Agency: Employee Benefits Security Administration, Department of Labor.

Title: Notice for Health Reimbursement Arrangements Integrated with Individual Health Insurance Coverage.

Type of Review: Extension of a currently approved collection of information.

OMB Number: 1210-0160.

Affected Public: Businesses or other for-profits, Not-for-profit institutions.

Respondents: 721,438.

Responses: 9,399,428.

Estimated Total Burden Hours: 196,992.

Estimated Total Burden Cost (Operating and Maintenance): $120,662.

Description:

The final rules removed the current prohibition on integrating Health Reimbursement Arrangements (HRAs) with individual health insurance coverage, if certain conditions are met. The following information collections are contained in the final rules: (1) Verification of Enrollment in Individual Coverage; (2) HRA Notice to Participants; (3) Notice to Participants that Individual Policy is not Subject to Title I of ERISA; (4) Participant Notification of Individual Coverage HRA of Cancelled or Discontinued Coverage; (5) Notice for Excepted Benefit HRAs. The information collection requirements are needed to notify the HRA that participants are enrolled in individual health insurance coverage, to help individuals understand the impact of enrolling in an HRA on their eligibility for the PTC, and that coverage is not subject to the rules and consumer protections of the Employee Retirement Income Security Act. The Department has received approval from OMB for this ICR under OMB Control No. 1210-0160. The current approval is scheduled to expire on June 30, 2022.

II. Focus of Comments

The Department is particularly interested in comments that:

  • Evaluate whether the collections of information are necessary for the proper performance of the functions of the agency, including whether the information will have practical utility;
  • Evaluate the accuracy of the agency's estimate of the collections of information, including the validity of the methodology and assumptions used;
  • Enhance the quality, utility, and clarity of the information to be collected; and

• Minimize the burden of the collection of information on those who are to respond, including through the use of appropriate automated, electronic, mechanical, or other technological collection techniques or other forms of information technology, e.g., by permitting electronic submissions of responses.

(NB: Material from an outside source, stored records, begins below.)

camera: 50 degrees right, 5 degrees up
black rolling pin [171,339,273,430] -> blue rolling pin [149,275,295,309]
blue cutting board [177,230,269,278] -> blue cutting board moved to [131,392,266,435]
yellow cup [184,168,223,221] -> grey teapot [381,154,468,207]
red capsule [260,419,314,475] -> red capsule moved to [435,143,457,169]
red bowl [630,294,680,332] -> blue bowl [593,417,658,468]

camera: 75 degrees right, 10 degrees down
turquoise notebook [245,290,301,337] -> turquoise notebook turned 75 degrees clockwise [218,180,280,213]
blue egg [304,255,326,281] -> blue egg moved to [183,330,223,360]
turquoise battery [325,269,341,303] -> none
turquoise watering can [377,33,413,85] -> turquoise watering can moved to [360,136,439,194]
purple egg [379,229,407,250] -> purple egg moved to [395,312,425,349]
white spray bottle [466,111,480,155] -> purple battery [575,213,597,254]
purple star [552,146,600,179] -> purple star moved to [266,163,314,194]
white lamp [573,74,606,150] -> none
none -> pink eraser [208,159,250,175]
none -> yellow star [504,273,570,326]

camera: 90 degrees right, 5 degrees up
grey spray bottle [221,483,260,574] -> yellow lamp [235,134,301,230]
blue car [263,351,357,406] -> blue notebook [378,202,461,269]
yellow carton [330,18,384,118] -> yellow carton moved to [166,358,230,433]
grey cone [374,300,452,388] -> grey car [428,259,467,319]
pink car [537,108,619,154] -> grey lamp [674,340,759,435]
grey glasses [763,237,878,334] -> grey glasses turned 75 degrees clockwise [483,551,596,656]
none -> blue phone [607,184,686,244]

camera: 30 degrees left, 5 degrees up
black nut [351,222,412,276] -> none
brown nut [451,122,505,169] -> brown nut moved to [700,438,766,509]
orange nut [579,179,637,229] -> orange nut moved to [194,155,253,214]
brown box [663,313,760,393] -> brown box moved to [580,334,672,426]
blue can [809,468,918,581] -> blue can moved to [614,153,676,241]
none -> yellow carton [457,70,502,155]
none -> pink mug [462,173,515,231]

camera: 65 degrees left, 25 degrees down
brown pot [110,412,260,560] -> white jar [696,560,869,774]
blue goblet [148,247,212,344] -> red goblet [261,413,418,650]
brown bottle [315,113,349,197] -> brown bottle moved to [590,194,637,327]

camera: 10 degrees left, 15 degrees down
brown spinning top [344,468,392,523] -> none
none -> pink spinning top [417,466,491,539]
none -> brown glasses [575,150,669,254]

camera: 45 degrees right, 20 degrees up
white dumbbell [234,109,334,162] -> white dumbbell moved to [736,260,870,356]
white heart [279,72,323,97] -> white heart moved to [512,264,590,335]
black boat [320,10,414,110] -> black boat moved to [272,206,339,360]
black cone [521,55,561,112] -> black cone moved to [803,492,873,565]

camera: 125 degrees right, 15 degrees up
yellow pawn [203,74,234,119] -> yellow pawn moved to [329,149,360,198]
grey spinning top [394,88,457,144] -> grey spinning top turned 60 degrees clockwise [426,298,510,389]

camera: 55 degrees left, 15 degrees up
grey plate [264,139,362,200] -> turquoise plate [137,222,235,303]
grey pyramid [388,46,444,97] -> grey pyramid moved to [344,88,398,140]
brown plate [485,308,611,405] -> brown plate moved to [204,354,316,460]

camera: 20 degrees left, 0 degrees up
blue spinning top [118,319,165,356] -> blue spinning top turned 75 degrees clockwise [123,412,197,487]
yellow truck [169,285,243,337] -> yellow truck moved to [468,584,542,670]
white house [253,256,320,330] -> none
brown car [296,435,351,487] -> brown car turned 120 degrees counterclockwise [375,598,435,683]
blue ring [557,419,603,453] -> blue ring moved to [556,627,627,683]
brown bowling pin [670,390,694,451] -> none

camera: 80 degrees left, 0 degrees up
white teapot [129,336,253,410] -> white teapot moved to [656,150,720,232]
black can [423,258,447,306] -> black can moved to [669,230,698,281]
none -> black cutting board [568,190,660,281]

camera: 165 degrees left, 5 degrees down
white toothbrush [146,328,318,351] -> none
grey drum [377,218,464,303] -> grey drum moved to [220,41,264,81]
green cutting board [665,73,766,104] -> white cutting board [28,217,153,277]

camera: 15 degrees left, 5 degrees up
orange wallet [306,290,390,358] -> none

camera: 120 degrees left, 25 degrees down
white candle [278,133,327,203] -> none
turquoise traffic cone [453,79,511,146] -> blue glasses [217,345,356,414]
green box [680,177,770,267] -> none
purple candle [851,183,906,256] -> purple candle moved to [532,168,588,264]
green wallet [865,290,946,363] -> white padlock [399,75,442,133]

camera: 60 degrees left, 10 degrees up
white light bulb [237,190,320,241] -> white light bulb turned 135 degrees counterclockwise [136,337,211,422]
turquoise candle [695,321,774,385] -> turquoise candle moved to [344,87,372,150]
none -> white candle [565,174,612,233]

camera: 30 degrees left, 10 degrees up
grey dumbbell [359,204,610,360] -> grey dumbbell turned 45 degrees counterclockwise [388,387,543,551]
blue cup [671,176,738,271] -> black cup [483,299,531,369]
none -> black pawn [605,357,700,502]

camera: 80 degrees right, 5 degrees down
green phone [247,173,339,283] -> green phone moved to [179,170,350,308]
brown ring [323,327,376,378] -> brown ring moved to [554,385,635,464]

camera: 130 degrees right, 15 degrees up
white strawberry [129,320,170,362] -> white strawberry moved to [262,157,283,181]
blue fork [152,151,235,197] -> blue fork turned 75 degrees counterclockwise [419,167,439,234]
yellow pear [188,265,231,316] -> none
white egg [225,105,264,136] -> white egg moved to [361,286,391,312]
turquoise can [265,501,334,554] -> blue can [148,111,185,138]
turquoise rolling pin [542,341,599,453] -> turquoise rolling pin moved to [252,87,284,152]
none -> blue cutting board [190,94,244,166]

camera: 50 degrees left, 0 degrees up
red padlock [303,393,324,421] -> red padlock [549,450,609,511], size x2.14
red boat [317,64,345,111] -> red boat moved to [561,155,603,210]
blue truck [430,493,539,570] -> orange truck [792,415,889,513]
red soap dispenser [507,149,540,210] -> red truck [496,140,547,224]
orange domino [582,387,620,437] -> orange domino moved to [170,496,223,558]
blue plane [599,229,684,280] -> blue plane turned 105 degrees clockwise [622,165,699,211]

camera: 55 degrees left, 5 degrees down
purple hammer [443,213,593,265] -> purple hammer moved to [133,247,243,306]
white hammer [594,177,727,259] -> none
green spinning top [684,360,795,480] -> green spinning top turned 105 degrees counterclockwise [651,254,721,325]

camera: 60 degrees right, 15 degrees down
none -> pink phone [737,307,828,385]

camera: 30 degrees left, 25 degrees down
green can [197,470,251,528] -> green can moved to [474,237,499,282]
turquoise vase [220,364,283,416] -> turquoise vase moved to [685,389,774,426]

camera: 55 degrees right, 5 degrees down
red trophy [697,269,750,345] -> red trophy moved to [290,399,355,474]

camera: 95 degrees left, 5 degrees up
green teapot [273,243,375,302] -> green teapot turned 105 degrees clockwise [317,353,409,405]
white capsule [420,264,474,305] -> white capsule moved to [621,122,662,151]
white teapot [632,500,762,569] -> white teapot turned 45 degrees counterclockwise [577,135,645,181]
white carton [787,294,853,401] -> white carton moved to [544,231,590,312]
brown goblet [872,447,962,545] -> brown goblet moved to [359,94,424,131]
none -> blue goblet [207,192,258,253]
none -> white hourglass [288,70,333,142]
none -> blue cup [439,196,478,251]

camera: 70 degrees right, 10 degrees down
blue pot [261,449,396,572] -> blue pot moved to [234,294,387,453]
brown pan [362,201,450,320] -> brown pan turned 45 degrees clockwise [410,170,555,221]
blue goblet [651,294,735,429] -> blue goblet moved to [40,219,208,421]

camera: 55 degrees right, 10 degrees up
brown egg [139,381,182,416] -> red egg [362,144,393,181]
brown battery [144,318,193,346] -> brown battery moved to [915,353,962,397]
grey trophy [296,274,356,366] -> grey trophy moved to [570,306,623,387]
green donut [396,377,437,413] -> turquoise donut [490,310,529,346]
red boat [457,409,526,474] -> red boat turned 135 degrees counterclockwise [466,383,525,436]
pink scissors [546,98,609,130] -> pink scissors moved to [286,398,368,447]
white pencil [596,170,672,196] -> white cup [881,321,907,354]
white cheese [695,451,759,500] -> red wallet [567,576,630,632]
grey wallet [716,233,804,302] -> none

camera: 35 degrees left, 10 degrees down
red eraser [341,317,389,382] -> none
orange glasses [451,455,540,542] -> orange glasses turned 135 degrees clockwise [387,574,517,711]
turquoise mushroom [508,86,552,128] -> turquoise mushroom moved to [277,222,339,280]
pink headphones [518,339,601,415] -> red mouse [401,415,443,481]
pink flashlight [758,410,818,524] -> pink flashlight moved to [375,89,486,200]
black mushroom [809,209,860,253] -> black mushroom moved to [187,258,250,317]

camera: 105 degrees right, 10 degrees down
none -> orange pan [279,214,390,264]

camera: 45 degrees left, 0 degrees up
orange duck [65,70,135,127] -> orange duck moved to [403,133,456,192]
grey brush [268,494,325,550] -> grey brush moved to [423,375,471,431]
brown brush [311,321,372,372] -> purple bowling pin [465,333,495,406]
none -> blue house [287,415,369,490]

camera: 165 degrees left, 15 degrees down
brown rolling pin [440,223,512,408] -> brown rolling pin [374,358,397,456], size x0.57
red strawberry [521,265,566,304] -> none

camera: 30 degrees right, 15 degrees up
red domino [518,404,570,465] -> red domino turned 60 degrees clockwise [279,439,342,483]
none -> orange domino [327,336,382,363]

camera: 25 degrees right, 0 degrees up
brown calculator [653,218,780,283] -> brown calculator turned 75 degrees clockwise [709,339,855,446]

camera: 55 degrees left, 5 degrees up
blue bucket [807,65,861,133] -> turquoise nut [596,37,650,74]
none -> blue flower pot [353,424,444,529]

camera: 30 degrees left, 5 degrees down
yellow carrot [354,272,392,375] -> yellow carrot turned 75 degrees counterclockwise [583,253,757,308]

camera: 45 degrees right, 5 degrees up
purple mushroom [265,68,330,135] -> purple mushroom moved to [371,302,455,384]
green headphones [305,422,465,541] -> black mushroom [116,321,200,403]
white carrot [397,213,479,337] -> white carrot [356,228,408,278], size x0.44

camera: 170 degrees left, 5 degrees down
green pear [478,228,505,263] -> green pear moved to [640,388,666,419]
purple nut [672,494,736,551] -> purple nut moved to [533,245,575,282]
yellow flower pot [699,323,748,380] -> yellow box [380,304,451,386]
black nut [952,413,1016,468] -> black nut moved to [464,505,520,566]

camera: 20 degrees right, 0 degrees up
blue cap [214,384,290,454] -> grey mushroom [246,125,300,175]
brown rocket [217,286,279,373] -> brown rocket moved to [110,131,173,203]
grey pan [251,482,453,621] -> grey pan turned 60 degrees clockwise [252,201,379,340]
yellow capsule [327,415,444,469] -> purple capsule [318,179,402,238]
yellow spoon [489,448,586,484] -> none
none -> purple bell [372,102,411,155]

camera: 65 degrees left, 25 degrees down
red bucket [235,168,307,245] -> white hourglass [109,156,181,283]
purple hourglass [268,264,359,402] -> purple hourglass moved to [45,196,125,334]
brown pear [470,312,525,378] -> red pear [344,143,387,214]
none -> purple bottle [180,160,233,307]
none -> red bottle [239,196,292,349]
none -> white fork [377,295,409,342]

  • Evaluate the effectiveness of the additional demographic questions.

Comments submitted in response to this notice will be summarized and/or included in the ICR for OMB approval of the information collection; they will also become a matter of public record.

Signed at Washington, DC, this 6th day of December, 2021.

Ali Khawar,

Acting Assistant Secretary, Employee Benefits Security Administration, U.S. Department of Labor.